The Prime Minister is expected this week to outline his plan to make Britain more energy self-sufficient, with nuclear power likely to be a key component. However, charging full force into a nuclear future is far from easy given the history.
Even when Britain was producing a quarter of its electricity from nuclear weapons, the road to get there was long and bumpy. Sizewell B was connected to the national grid in 1995, but it was first announced in 1969, with groundbreaking not taking place until 1986.
Recently, the industry has been in a steady decline. Since that peak in the mid-1990s, capacity has dropped from nearly 13 GW to 6.8 GW, which is about 16-18% of the power mix.
Hunterston B retired this year, Hinkley Point B said goodbye this summer, and by the time Hartlepool I and Heysham I shut down in 2024, nuclear capacity will have fallen to a meager 3.6 GW, just 5-6% of what it was They would have needed at 6pm on a cold weekday in winter.
Hinkley Point C is scheduled to make up 3.2 GW of lost ground, but only by 2027 barring new delays. It’s nowhere near enough to get close to Johnson’s goal.
This will require the successful implementation of almost every nuclear project that has been considered in recent years, including some that have so far struggled to get off the ground. It would likely mean extending the life of Sizewell B and giving the green light to Sizewell C, which stalled when the government got cold feet over Chinese involvement.
Wylfa on Anglesey, who was sidelined after Japanese firm Hitachi pulled out in 2020 due to a lack of government investment, would need to be thrown into the mix. Also consider Rolls-Royce’s “mini-nuclear” small reactors, which have government support but carry the risk of novelty. Some of the GE Hitachi partnership’s own small reactors may also need to be included.
All that brings you to about 15 GW, which is likely to fall below 25% of 2050 demand when you consider that the quest for net zero will involve significant electrification of home heating and vehicles to decarbonize.
Some in the nuclear industry dare to breathe the names of semi-mythical places like Oldbury and Moorside, where major nuclear projects have been abandoned but could be awakened from their slumbers.
The government, previously warm but cold on nuclear power, seems warm to such ideas, heads focused on sky-high fossil fuel prices.
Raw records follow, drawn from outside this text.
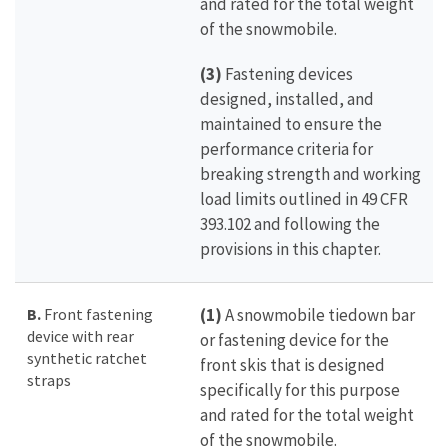
and rated for the total weight
of the snowmobile.
(3)
Fastening devices
designed, installed, and
maintained to ensure the
performance criteria for
breaking strength and working
load limits outlined in 49 CFR
393.102 and following the
provisions in this chapter.
B.
Front fastening
(1)
A snowmobile tiedown bar
device with rear
or fastening device for the
synthetic ratchet
front skis that is designed
straps
specifically for this purpose
and rated for the total weight
of the snowmobile.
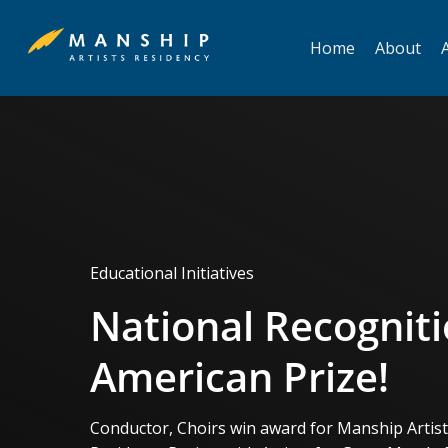
Skip
to
Home
About
A
main
content
Educational Initiatives
National Recogniti
American Prize!
Conductor, Choirs win award for Manship Artis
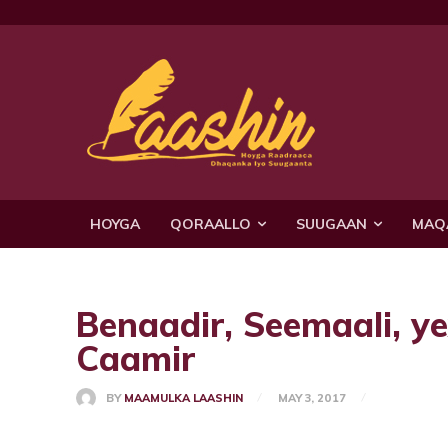
HOYGA
QORAALLO
SUUGAAN
MAQ
Benaadir, Seemaali, y
Caamir
BY
MAAMULKA LAASHIN
MAY 3, 2017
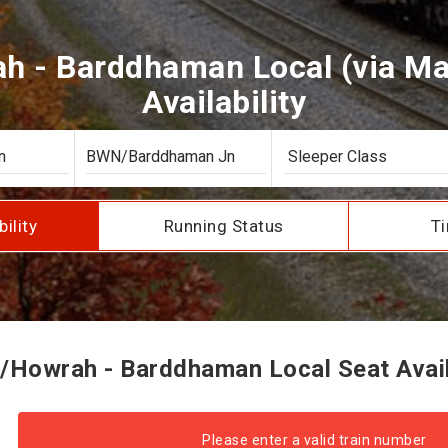
h - Barddhaman Local (via Mai
Availability
bility
Running Status
Ti
/Howrah - Barddhaman Local Seat Availa
Please enter a valid train number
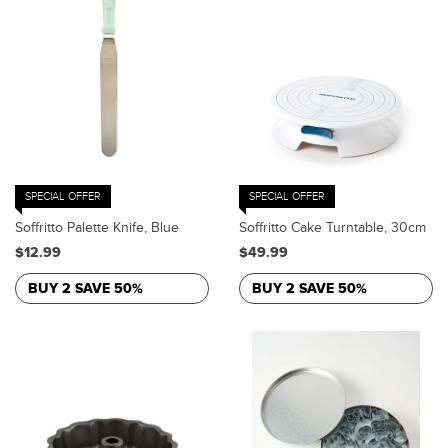
SPECIAL OFFER
SPECIAL OFFER
Soffritto Palette Knife, Blue
Soffritto Cake Turntable, 30cm
$12.99
$49.99
BUY 2 SAVE 50%
BUY 2 SAVE 50%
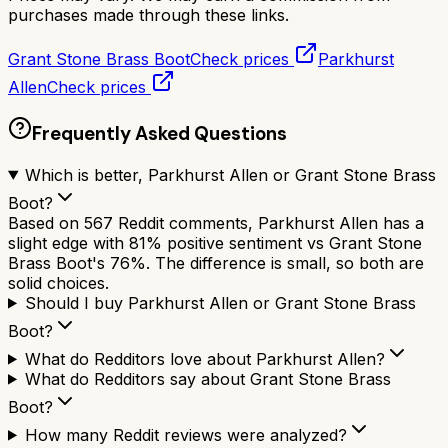
purchases made through these links.
Grant Stone Brass Boot
Check prices
Parkhurst
Allen
Check prices
Frequently Asked Questions
Which is better, Parkhurst Allen or Grant Stone Brass
Boot?
Based on 567 Reddit comments, Parkhurst Allen has a
slight edge with 81% positive sentiment vs Grant Stone
Brass Boot's 76%. The difference is small, so both are
solid choices.
Should I buy Parkhurst Allen or Grant Stone Brass
Boot?
What do Redditors love about Parkhurst Allen?
What do Redditors say about Grant Stone Brass
Boot?
How many Reddit reviews were analyzed?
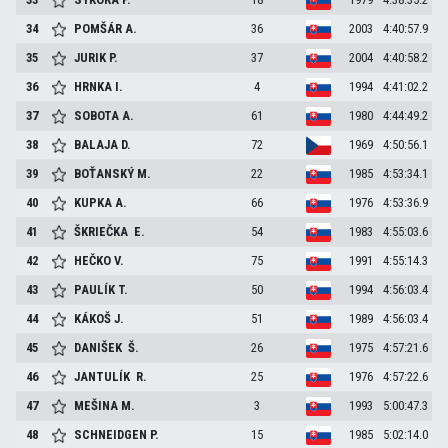
34
POMŠÁR
A.
36
2003
4:40:57.9
35
JURIK
P.
37
2004
4:40:58.2
36
HRNKA
I.
4
1994
4:41:02.2
37
SOBOTA
A.
61
1980
4:44:49.2
38
BALAJA
D.
72
1969
4:50:56.1
39
BOŤANSKÝ
M.
22
1985
4:53:34.1
40
KUPKA
A.
66
1976
4:53:36.9
41
ŠKRIEČKA
E.
54
1983
4:55:03.6
42
HEČKO
V.
75
1991
4:55:14.3
43
PAULÍK
T.
50
1994
4:56:03.4
44
KÁKOŠ
J.
51
1989
4:56:03.4
45
DANIŠEK
Š.
26
1975
4:57:21.6
46
JANTULÍK
R.
25
1976
4:57:22.6
47
MEŠINA
M.
3
1993
5:00:47.3
48
SCHNEIDGEN
P.
15
1985
5:02:14.0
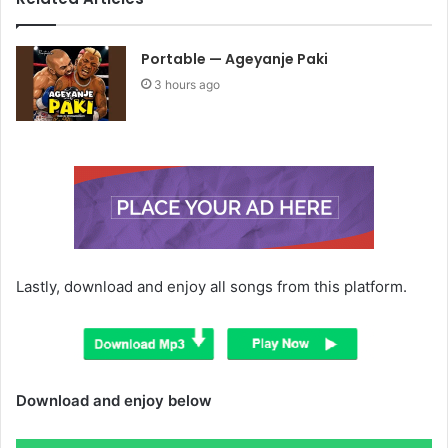
Portable — Ageyanje Paki
3 hours ago
Lastly, download and enjoy all songs from this platform.
Download and enjoy below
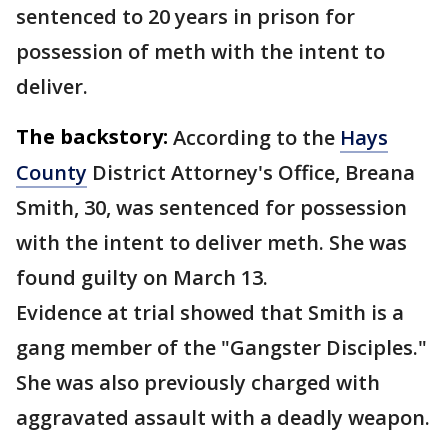
sentenced to 20 years in prison for
possession of meth with the intent to
deliver.
The backstory:
According to the
Hays
County
District Attorney's Office, Breana
Smith, 30, was sentenced for possession
with the intent to deliver meth. She was
found guilty on March 13.
Evidence at trial showed that Smith is a
gang member of the "Gangster Disciples."
She was also previously charged with
aggravated assault with a deadly weapon.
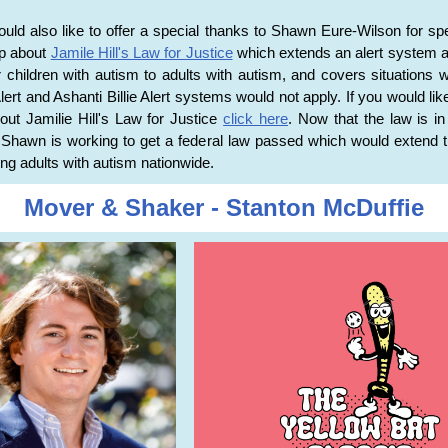
ld also like to offer a special thanks to Shawn Eure-Wilson for sp
up about
Jamile Hill's Law for Justice
which extends an alert system a
r children with autism to adults with autism, and covers situations 
ert and Ashanti Billie Alert systems would not apply. If you would like
ut Jamilie Hill's Law for Justice
click here
. Now that the law is in 
, Shawn is working to get a federal law passed which would extend t
ing adults with autism nationwide.
Mover & Shaker - Stanton McDuffie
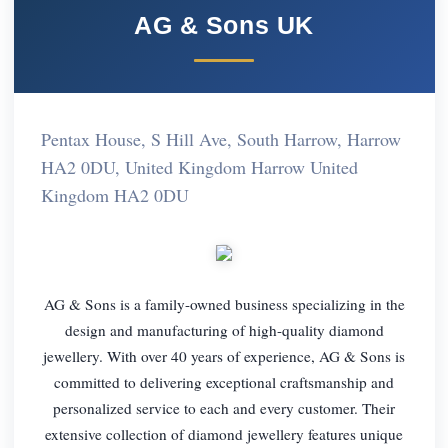
AG & Sons UK
Pentax House, S Hill Ave, South Harrow, Harrow
HA2 0DU, United Kingdom Harrow United
Kingdom HA2 0DU
AG & Sons is a family-owned business specializing in the
design and manufacturing of high-quality diamond
jewellery. With over 40 years of experience, AG & Sons is
committed to delivering exceptional craftsmanship and
personalized service to each and every customer. Their
extensive collection of diamond jewellery features unique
As Tom Greatrex, executive director of the Nuclear Industry Association, says: “It has reminded people why they rely so heavily on something that is traded internationally [oil and gas] is not a good place.”
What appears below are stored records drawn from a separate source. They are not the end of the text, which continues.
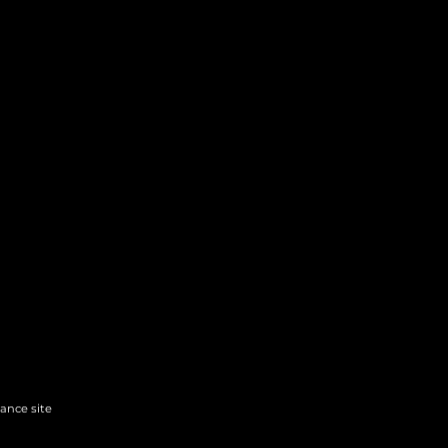
hance site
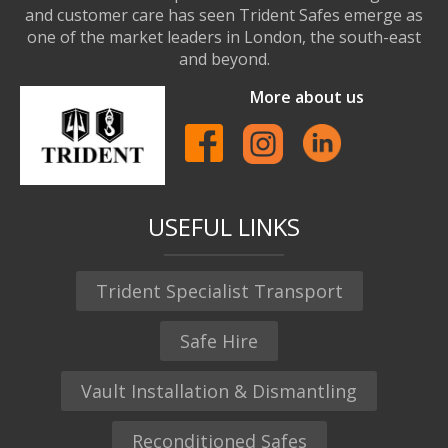
and customer care has seen Trident Safes emerge as
one of the market leaders in London, the south-east
and beyond.
More about us
USEFUL LINKS
Trident Specialist Transport
Safe Hire
Vault Installation & Dismantling
Reconditioned Safes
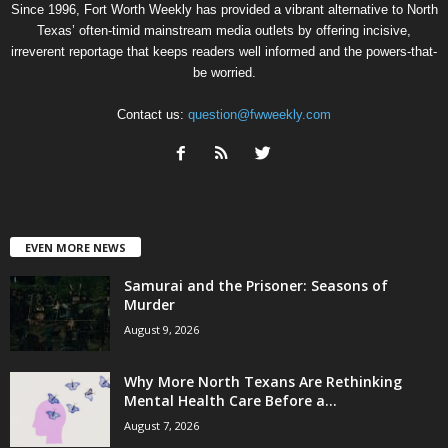
Since 1996, Fort Worth Weekly has provided a vibrant alternative to North
Texas’ often-timid mainstream media outlets by offering incisive,
irreverent reportage that keeps readers well informed and the powers-that-
be worried.
Contact us:
question@fwweekly.com
EVEN MORE NEWS
Samurai and the Prisoner: Seasons of
Murder
August 9, 2026
Why More North Texans Are Rethinking
Mental Health Care Before a...
August 7, 2026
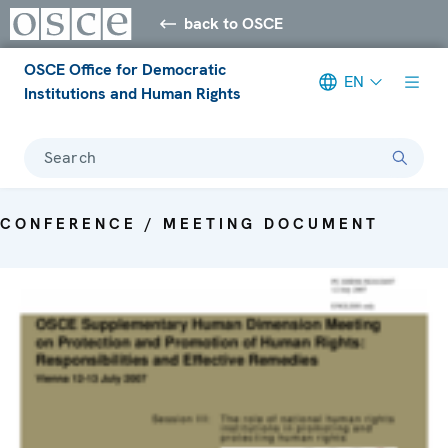
back to OSCE
OSCE Office for Democratic
EN
Institutions and Human Rights
Search
CONFERENCE / MEETING DOCUMENT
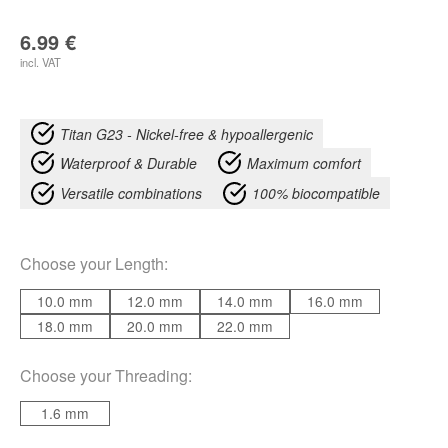
6.99
€
incl. VAT
Titan G23 - Nickel-free & hypoallergenic
Waterproof & Durable
Maximum comfort
Versatile combinations
100% biocompatible
Choose your
Length
:
10.0 mm
12.0 mm
14.0 mm
16.0 mm
18.0 mm
20.0 mm
22.0 mm
Choose your
Threading
:
1.6 mm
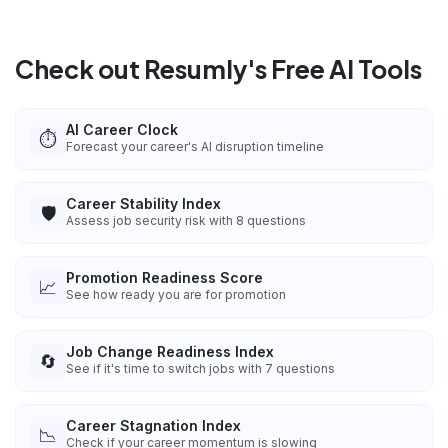
Check out Resumly's Free AI Tools
AI Career Clock
⏱️
Forecast your career's AI disruption timeline
Career Stability Index
🛡️
Assess job security risk with 8 questions
Promotion Readiness Score
📈
See how ready you are for promotion
Job Change Readiness Index
🔄
See if it's time to switch jobs with 7 questions
Career Stagnation Index
📉
Check if your career momentum is slowing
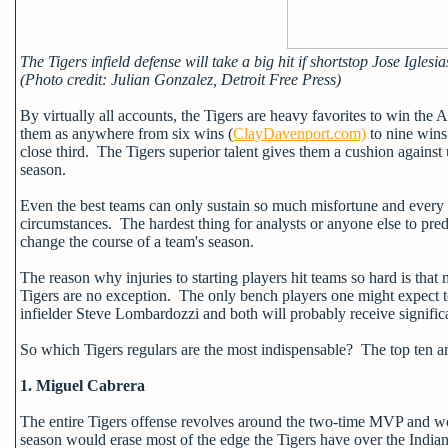
The Tigers infield defense will take a big hit if shortstop Jose Iglesia
(Photo credit: Julian Gonzalez, Detroit Free Press)
By virtually all accounts, the Tigers are heavy favorites to win th
them as anywhere from six wins (
ClayDavenport.com)
to nine wins
close third. The Tigers superior talent gives them a cushion agains
season.
Even the best teams can only sustain so much misfortune and every y
circumstances. The hardest thing for analysts or anyone else to predi
change the course of a team's season.
The reason why injuries to starting players hit teams so hard is that
Tigers are no exception. The only bench players one might expect t
infielder Steve Lombardozzi and both will probably receive significa
So which Tigers regulars are the most indispensable? The top ten ar
1. Miguel Cabrera
The entire Tigers offense revolves around the two-time MVP and wou
season would erase most of the edge the Tigers have over the Indian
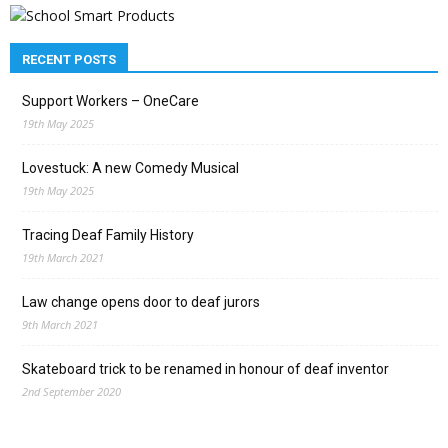
RECENT POSTS
Support Workers – OneCare
19th May 2025
Lovestuck: A new Comedy Musical
19th May 2025
Tracing Deaf Family History
19th March 2021
Law change opens door to deaf jurors
9th March 2021
Skateboard trick to be renamed in honour of deaf inventor
2nd September 2020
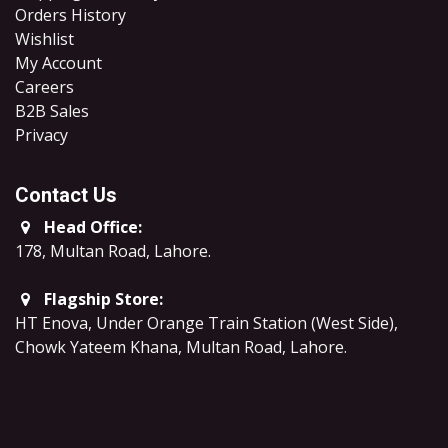
Orders History
Wishlist
My Account
Careers
B2B Sales
​Privacy
Contact Us
Head Office:
178, Multan Road, Lahore
.
Flagship Store:
HT Enova, Under Orange Train Station (West Side),
Chowk Yateem Khana, Multan Road, Lahore.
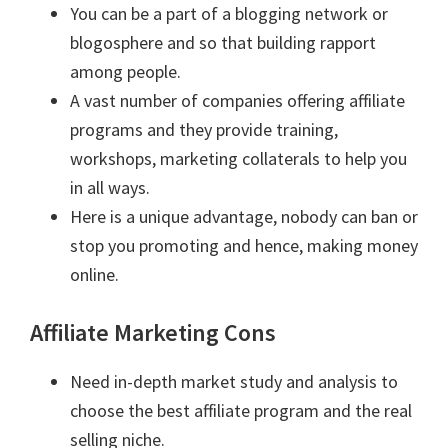
You can be a part of a blogging network or
blogosphere and so that building rapport
among people.
A vast number of companies offering affiliate
programs and they provide training,
workshops, marketing collaterals to help you
in all ways.
Here is a unique advantage, nobody can ban or
stop you promoting and hence, making money
online.
Affiliate Marketing Cons
Need in-depth market study and analysis to
choose the best affiliate program and the real
selling niche.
There are fences to jump. Funding problems have thwarted major projects in the past. The Treasury has still not approved proposals for a Regulated Asset Base (RAB) funding scheme that could stimulate private investment by shifting some of the risk of multi-billion pound projects to the taxpayer.
Britain also needs to resolve the “taxonomy” issue already settled in the EU, which uses environmental and social criteria to determine whether nuclear energy is suitable for investment funds. There is also a question mark over the number of qualified engineers available, especially if the nuclear push is repeated across Europe.
But George Borovas, head of nuclear practice at global law firm Hunton Andrew’s Kurth, believes Britain is among the best-placed countries in the world to go nuclear.
“Britain did the groundwork, it did the site assessment, it has a sophisticated regulator, good heavy industry and an existing fleet. I’ve always thought the UK was a great place for new nuclear power.”